*Activity*: Exact copies of all the lines below are wanted, without a single picture.

Stored items
[Start of Attachment]

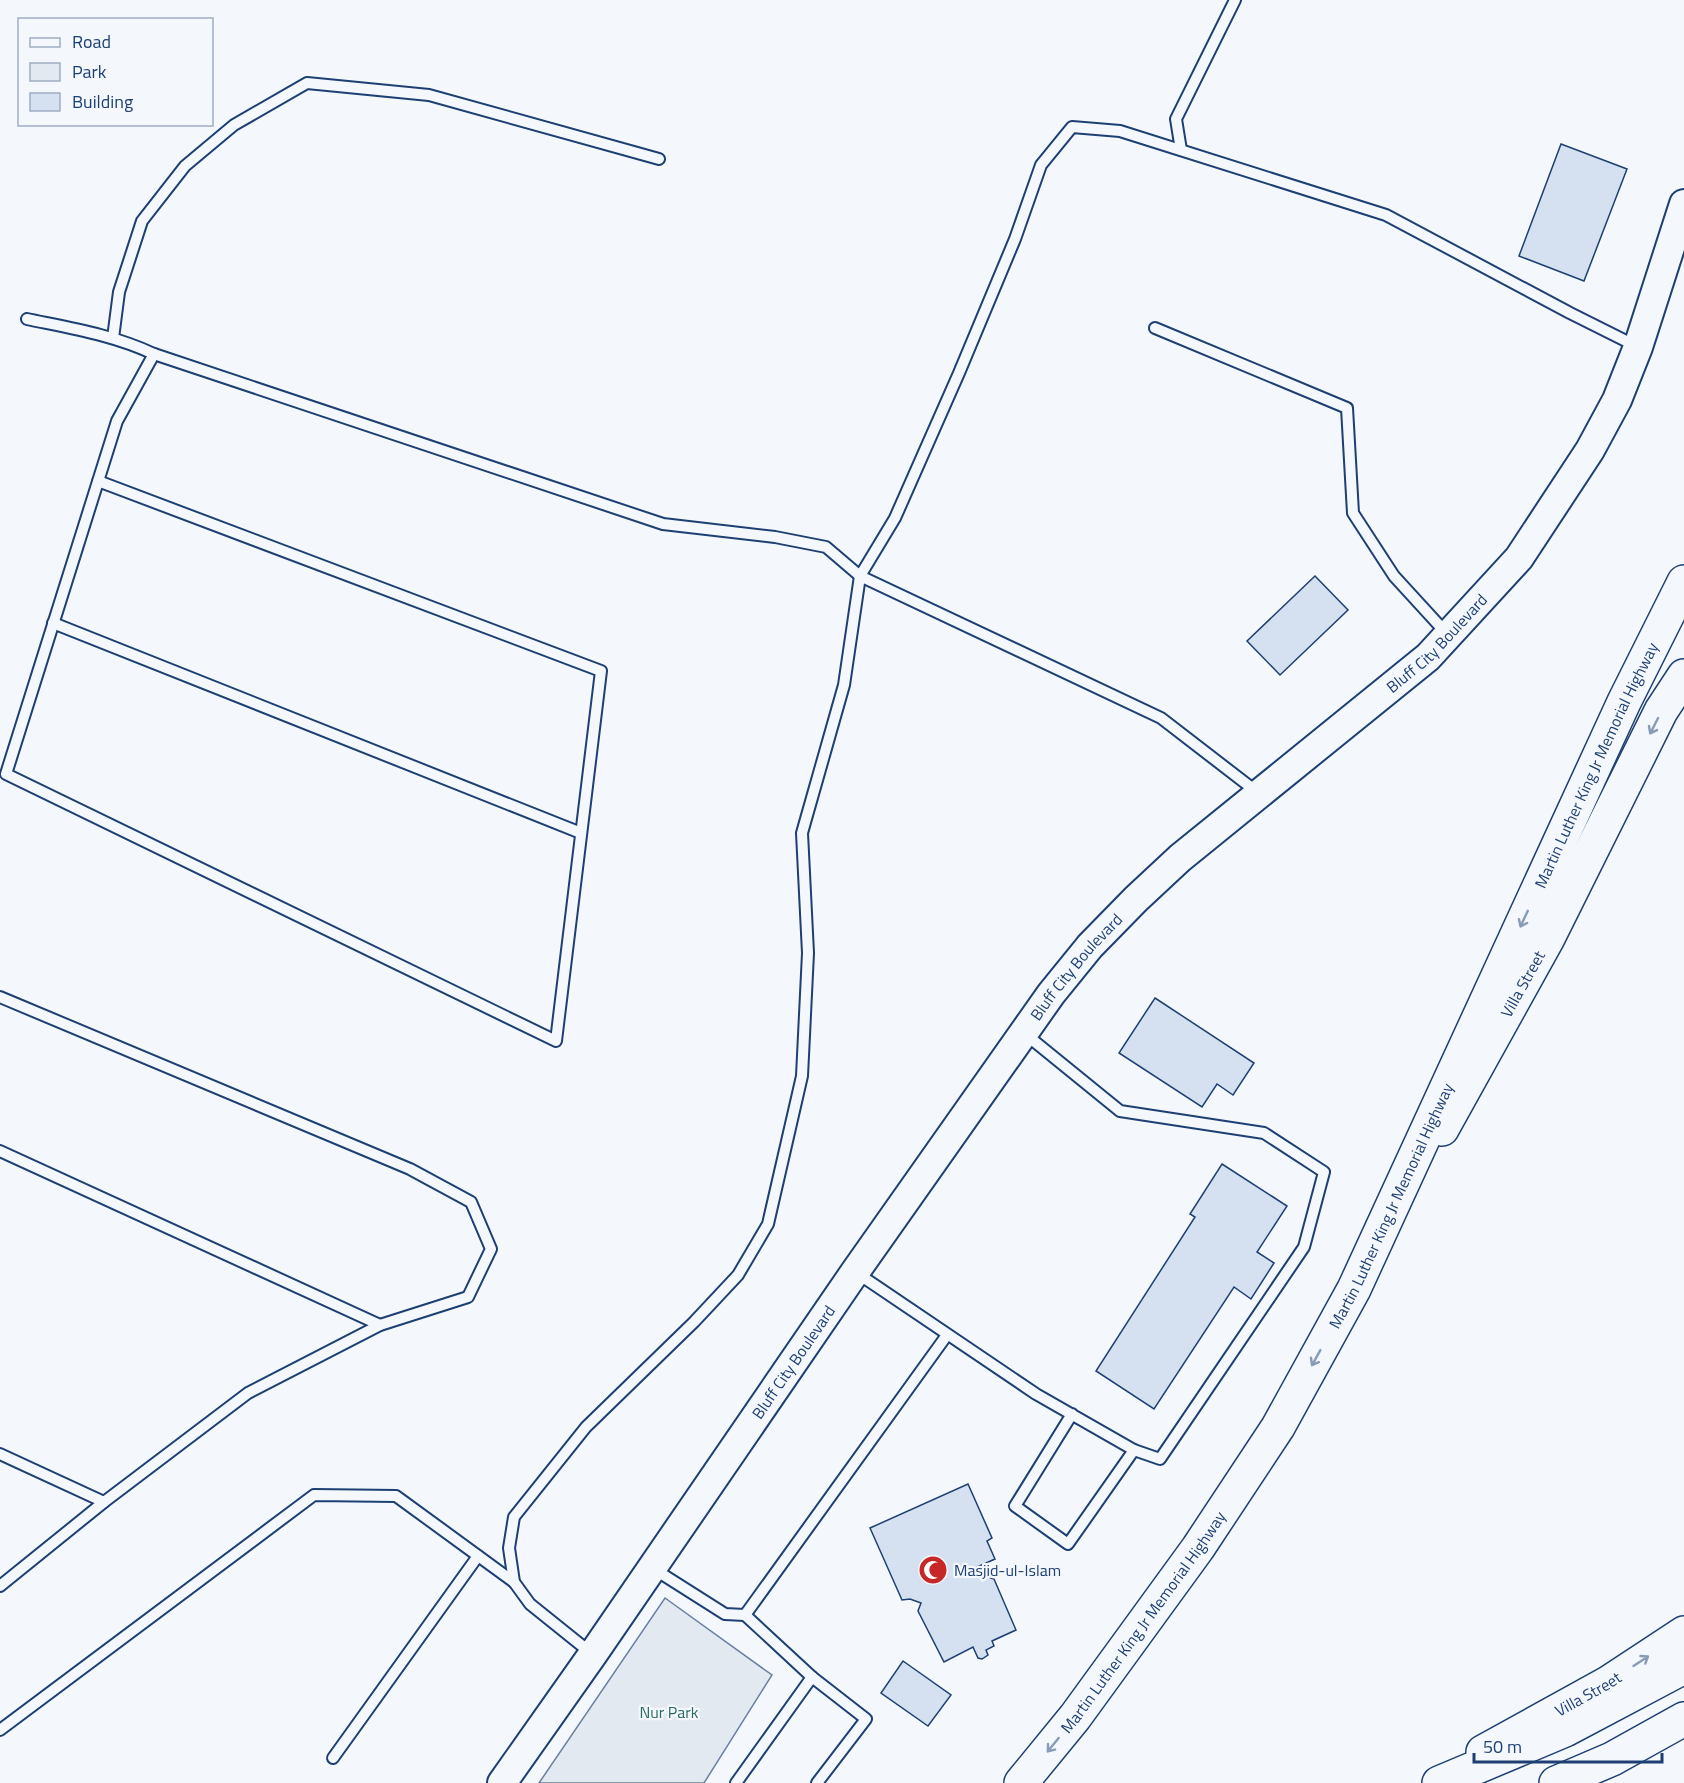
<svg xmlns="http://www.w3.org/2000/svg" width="1684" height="1783" font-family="'Titillium Web',sans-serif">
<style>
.green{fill:#e3e9f0;stroke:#687fa3;stroke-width:1.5}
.building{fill:#d5e0f0;stroke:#1d3f73;stroke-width:1.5}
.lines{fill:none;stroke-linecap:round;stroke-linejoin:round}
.service-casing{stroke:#1d3f73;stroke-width:14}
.tertiary-casing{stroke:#1d3f73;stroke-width:32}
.primary-casing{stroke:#1d3f73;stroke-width:36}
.motorway-casing{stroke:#1d3f73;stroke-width:36}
.service{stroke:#f4f7fb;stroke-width:10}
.tertiary{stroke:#f4f7fb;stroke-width:28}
.primary{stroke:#f4f7fb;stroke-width:33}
.motorway{stroke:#f4f7fb;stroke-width:33}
.oneway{stroke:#889bb7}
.labels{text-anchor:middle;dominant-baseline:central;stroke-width:4.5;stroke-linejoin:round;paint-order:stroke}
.street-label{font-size:16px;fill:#1d3f73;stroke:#f4f7fb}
.poi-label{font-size:16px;fill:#1d3f73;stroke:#f4f7fb;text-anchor:start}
.park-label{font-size:16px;fill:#2c6c60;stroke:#f4f7fb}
</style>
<rect width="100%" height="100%" fill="#f4f7fb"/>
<polygon class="green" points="665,1598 772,1675 704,1783 539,1783"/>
<g class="building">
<polygon points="1561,144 1627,169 1584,281 1519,256"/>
<polygon points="1315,576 1348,610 1280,675 1247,641"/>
<polygon points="1155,998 1254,1063 1233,1095 1217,1084 1202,1107 1119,1053"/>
<polygon points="1222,1164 1287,1206 1257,1252 1274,1263 1251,1299 1234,1287 1154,1409 1096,1371 1195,1217 1190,1214"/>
<polygon points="968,1484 992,1538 987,1541 995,1559 977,1567 976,1573 994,1579 1016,1630 992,1641 994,1646 986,1650 988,1655 982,1659 978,1658 973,1647 944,1662 918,1611 921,1603 910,1599 902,1600 870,1528"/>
<polygon points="903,1661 951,1695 928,1726 881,1693"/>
</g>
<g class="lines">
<g class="service-casing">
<g id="service">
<polyline points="1181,150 1176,119 1235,0"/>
<path d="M 27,319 C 70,328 114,335 154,354 L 663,524 L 775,537 L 826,547 L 860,576 L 1161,718 L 1257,792"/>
<polyline points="1155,328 1347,408 1353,513 1394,576 1448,635"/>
<polyline points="113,338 119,292 142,221 185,166 234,125 307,83 429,95 659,159"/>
<polyline points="98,481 601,671 556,1041 6,774 117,421 154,354"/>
<polyline points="53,623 581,833"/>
<polyline points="0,997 410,1169 471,1202 491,1249 468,1297 380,1325 248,1393 104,1502"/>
<polyline points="1024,1033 1120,1111 1264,1133 1324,1172 1304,1247 1160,1459 1134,1450"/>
<polyline points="0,1151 380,1325"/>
<polyline points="857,1273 1036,1394 1134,1450 1068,1544 1015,1506 1072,1414"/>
<polyline points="0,1454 104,1502 0,1586"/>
<polyline points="654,1569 725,1614 745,1615 947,1335"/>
<polyline points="591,1653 530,1604 514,1582 509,1548 514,1517 586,1427 694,1322 738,1275 768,1224 802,1076 808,953 802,833 844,685 860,576 895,518 959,373 1015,239 1041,165 1072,127 1120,131 1386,215 1570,313 1638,347"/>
<polyline points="812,1677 866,1719 817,1783"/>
<polyline points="0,1730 314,1495 396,1496 514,1582"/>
<polyline points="333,1758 478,1556"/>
<polyline points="736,1783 812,1677 745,1615"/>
</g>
</g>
<g class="tertiary-casing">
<g id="tertiary">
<path id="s1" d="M 502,1783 L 593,1654 L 855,1272 L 1051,994 L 1090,946 L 1136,899 L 1180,858 L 1428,657 L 1519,558 L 1590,450 L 1617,400 L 1638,347 L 1684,204"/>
</g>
</g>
<g class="primary-casing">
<g id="primary">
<path id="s2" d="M 1442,1129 L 1548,938 L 1661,711 L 1684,676"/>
<path id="s3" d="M 1483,1752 L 1608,1683 L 1684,1633"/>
</g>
</g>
<g class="motorway-casing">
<g id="motorway">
<path id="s4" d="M 1021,1783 L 1075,1717 L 1198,1548 L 1278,1427 L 1354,1289 L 1624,702 L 1684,582"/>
<polyline points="1439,1783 1565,1730 1684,1667"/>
<polyline points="1556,1783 1612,1759 1684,1719"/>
</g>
</g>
<use href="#service" class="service"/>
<use href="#tertiary" class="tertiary"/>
<use href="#primary" class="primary"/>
<use href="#motorway" class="motorway"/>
</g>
<defs><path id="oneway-shaft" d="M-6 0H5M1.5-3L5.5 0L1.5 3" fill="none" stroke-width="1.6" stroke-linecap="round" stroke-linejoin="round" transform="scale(1.5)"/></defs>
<g class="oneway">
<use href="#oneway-shaft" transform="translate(1654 726) rotate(117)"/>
<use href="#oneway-shaft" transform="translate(1524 919) rotate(115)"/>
<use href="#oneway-shaft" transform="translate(1316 1358) rotate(119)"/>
<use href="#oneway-shaft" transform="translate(1641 1661) rotate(-33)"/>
<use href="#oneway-shaft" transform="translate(1053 1745) rotate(129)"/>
</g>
<defs>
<g id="mosque-disc" transform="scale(1.5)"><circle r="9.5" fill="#c62828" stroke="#f4f7fb"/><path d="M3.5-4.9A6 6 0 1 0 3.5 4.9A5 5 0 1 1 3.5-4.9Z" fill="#fff"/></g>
</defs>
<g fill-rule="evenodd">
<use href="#mosque-disc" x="933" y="1570"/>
</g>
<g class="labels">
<g class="street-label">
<text stroke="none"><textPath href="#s1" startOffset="1484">Bluff City Boulevard</textPath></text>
<text stroke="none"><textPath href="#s4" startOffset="1174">Martin Luther King Jr Memorial Highway</textPath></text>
<text stroke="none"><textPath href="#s1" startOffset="998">Bluff City Boulevard</textPath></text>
<text stroke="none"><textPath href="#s2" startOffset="166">Villa Street</textPath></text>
<text stroke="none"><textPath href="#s4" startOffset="688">Martin Luther King Jr Memorial Highway</textPath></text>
<text stroke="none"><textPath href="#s1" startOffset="512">Bluff City Boulevard</textPath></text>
<text stroke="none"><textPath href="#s4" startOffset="202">Martin Luther King Jr Memorial Highway</textPath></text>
<text stroke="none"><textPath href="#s3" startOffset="120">Villa Street</textPath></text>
</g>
<g class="poi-label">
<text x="954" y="1570">Masjid-ul-Islam</text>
</g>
<g class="park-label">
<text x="669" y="1712">Nur Park</text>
</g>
</g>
<rect x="18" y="18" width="195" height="108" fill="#f4f7fb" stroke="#9eadc5" stroke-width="1.5"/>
<rect x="30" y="38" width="30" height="9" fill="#f4f7fb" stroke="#9eadc5" stroke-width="1.5"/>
<text x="72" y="48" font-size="18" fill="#1d3f73">Road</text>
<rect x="30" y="63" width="30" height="18" fill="#e3e9f0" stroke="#9eadc5" stroke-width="1.5"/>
<text x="72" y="78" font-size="18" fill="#1d3f73">Park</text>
<rect x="30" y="93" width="30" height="18" fill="#d5e0f0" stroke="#9eadc5" stroke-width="1.5"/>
<text x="72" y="108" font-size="18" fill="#1d3f73">Building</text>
<path d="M1474 1753v9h188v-9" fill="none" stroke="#1d3f73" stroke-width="3"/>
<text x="1483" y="1753" font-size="18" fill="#1d3f73" stroke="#f4f7fb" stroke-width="4.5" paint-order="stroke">50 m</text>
</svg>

[End of Attachment]

*Answer to the problem*:
<svg xmlns="http://www.w3.org/2000/svg" width="1684" height="1783" font-family="'Titillium Web',sans-serif">
<style>
.green{fill:#e3e9f0;stroke:#687fa3;stroke-width:1.5}
.building{fill:#d5e0f0;stroke:#1d3f73;stroke-width:1.5}
.lines{fill:none;stroke-linecap:round;stroke-linejoin:round}
.service-casing{stroke:#1d3f73;stroke-width:14}
.tertiary-casing{stroke:#1d3f73;stroke-width:32}
.primary-casing{stroke:#1d3f73;stroke-width:36}
.motorway-casing{stroke:#1d3f73;stroke-width:36}
.service{stroke:#f4f7fb;stroke-width:10}
.tertiary{stroke:#f4f7fb;stroke-width:28}
.primary{stroke:#f4f7fb;stroke-width:33}
.motorway{stroke:#f4f7fb;stroke-width:33}
.oneway{stroke:#889bb7}
.labels{text-anchor:middle;dominant-baseline:central;stroke-width:4.5;stroke-linejoin:round;paint-order:stroke}
.street-label{font-size:16px;fill:#1d3f73;stroke:#f4f7fb}
.poi-label{font-size:16px;fill:#1d3f73;stroke:#f4f7fb;text-anchor:start}
.park-label{font-size:16px;fill:#2c6c60;stroke:#f4f7fb}
</style>
<rect width="100%" height="100%" fill="#f4f7fb"/>
<polygon class="green" points="665,1598 772,1675 704,1783 539,1783"/>
<g class="building">
<polygon points="1561,144 1627,169 1584,281 1519,256"/>
<polygon points="1315,576 1348,610 1280,675 1247,641"/>
<polygon points="1155,998 1254,1063 1233,1095 1217,1084 1202,1107 1119,1053"/>
<polygon points="1222,1164 1287,1206 1257,1252 1274,1263 1251,1299 1234,1287 1154,1409 1096,1371 1195,1217 1190,1214"/>
<polygon points="968,1484 992,1538 987,1541 995,1559 977,1567 976,1573 994,1579 1016,1630 992,1641 994,1646 986,1650 988,1655 982,1659 978,1658 973,1647 944,1662 918,1611 921,1603 910,1599 902,1600 870,1528"/>
<polygon points="903,1661 951,1695 928,1726 881,1693"/>
</g>
<g class="lines">
<g class="service-casing">
<g id="service">
<polyline points="1181,150 1176,119 1235,0"/>
<path d="M 27,319 C 70,328 114,335 154,354 L 663,524 L 775,537 L 826,547 L 860,576 L 1161,718 L 1257,792"/>
<polyline points="1155,328 1347,408 1353,513 1394,576 1448,635"/>
<polyline points="113,338 119,292 142,221 185,166 234,125 307,83 429,95 659,159"/>
<polyline points="98,481 601,671 556,1041 6,774 117,421 154,354"/>
<polyline points="53,623 581,833"/>
<polyline points="0,997 410,1169 471,1202 491,1249 468,1297 380,1325 248,1393 104,1502"/>
<polyline points="1024,1033 1120,1111 1264,1133 1324,1172 1304,1247 1160,1459 1134,1450"/>
<polyline points="0,1151 380,1325"/>
<polyline points="857,1273 1036,1394 1134,1450 1068,1544 1015,1506 1072,1414"/>
<polyline points="0,1454 104,1502 0,1586"/>
<polyline points="654,1569 725,1614 745,1615 947,1335"/>
<polyline points="591,1653 530,1604 514,1582 509,1548 514,1517 586,1427 694,1322 738,1275 768,1224 802,1076 808,953 802,833 844,685 860,576 895,518 959,373 1015,239 1041,165 1072,127 1120,131 1386,215 1570,313 1638,347"/>
<polyline points="812,1677 866,1719 817,1783"/>
<polyline points="0,1730 314,1495 396,1496 514,1582"/>
<polyline points="333,1758 478,1556"/>
<polyline points="736,1783 812,1677 745,1615"/>
</g>
</g>
<g class="tertiary-casing">
<g id="tertiary">
<path id="s1" d="M 502,1783 L 593,1654 L 855,1272 L 1051,994 L 1090,946 L 1136,899 L 1180,858 L 1428,657 L 1519,558 L 1590,450 L 1617,400 L 1638,347 L 1684,204"/>
</g>
</g>
<g class="primary-casing">
<g id="primary">
<path id="s2" d="M 1442,1129 L 1548,938 L 1661,711 L 1684,676"/>
<path id="s3" d="M 1483,1752 L 1608,1683 L 1684,1633"/>
</g>
</g>
<g class="motorway-casing">
<g id="motorway">
<path id="s4" d="M 1021,1783 L 1075,1717 L 1198,1548 L 1278,1427 L 1354,1289 L 1624,702 L 1684,582"/>
<polyline points="1439,1783 1565,1730 1684,1667"/>
<polyline points="1556,1783 1612,1759 1684,1719"/>
</g>
</g>
<use href="#service" class="service"/>
<use href="#tertiary" class="tertiary"/>
<use href="#primary" class="primary"/>
<use href="#motorway" class="motorway"/>
</g>
<defs><path id="oneway-shaft" d="M-6 0H5M1.5-3L5.5 0L1.5 3" fill="none" stroke-width="1.6" stroke-linecap="round" stroke-linejoin="round" transform="scale(1.5)"/></defs>
<g class="oneway">
<use href="#oneway-shaft" transform="translate(1654 726) rotate(117)"/>
<use href="#oneway-shaft" transform="translate(1524 919) rotate(115)"/>
<use href="#oneway-shaft" transform="translate(1316 1358) rotate(119)"/>
<use href="#oneway-shaft" transform="translate(1641 1661) rotate(-33)"/>
<use href="#oneway-shaft" transform="translate(1053 1745) rotate(129)"/>
</g>
<defs>
<g id="mosque-disc" transform="scale(1.5)"><circle r="9.5" fill="#c62828" stroke="#f4f7fb"/><path d="M3.5-4.9A6 6 0 1 0 3.5 4.9A5 5 0 1 1 3.5-4.9Z" fill="#fff"/></g>
</defs>
<g fill-rule="evenodd">
<use href="#mosque-disc" x="933" y="1570"/>
</g>
<g class="labels">
<g class="street-label">
<text stroke="none"><textPath href="#s1" startOffset="1484">Bluff City Boulevard</textPath></text>
<text stroke="none"><textPath href="#s4" startOffset="1174">Martin Luther King Jr Memorial Highway</textPath></text>
<text stroke="none"><textPath href="#s1" startOffset="998">Bluff City Boulevard</textPath></text>
<text stroke="none"><textPath href="#s2" startOffset="166">Villa Street</textPath></text>
<text stroke="none"><textPath href="#s4" startOffset="688">Martin Luther King Jr Memorial Highway</textPath></text>
<text stroke="none"><textPath href="#s1" startOffset="512">Bluff City Boulevard</textPath></text>
<text stroke="none"><textPath href="#s4" startOffset="202">Martin Luther King Jr Memorial Highway</textPath></text>
<text stroke="none"><textPath href="#s3" startOffset="120">Villa Street</textPath></text>
</g>
<g class="poi-label">
<text x="954" y="1570">Masjid-ul-Islam</text>
</g>
<g class="park-label">
<text x="669" y="1712">Nur Park</text>
</g>
</g>
<rect x="18" y="18" width="195" height="108" fill="#f4f7fb" stroke="#9eadc5" stroke-width="1.5"/>
<rect x="30" y="38" width="30" height="9" fill="#f4f7fb" stroke="#9eadc5" stroke-width="1.5"/>
<text x="72" y="48" font-size="18" fill="#1d3f73">Road</text>
<rect x="30" y="63" width="30" height="18" fill="#e3e9f0" stroke="#9eadc5" stroke-width="1.5"/>
<text x="72" y="78" font-size="18" fill="#1d3f73">Park</text>
<rect x="30" y="93" width="30" height="18" fill="#d5e0f0" stroke="#9eadc5" stroke-width="1.5"/>
<text x="72" y="108" font-size="18" fill="#1d3f73">Building</text>
<path d="M1474 1753v9h188v-9" fill="none" stroke="#1d3f73" stroke-width="3"/>
<text x="1483" y="1753" font-size="18" fill="#1d3f73" stroke="#f4f7fb" stroke-width="4.5" paint-order="stroke">50 m</text>
</svg>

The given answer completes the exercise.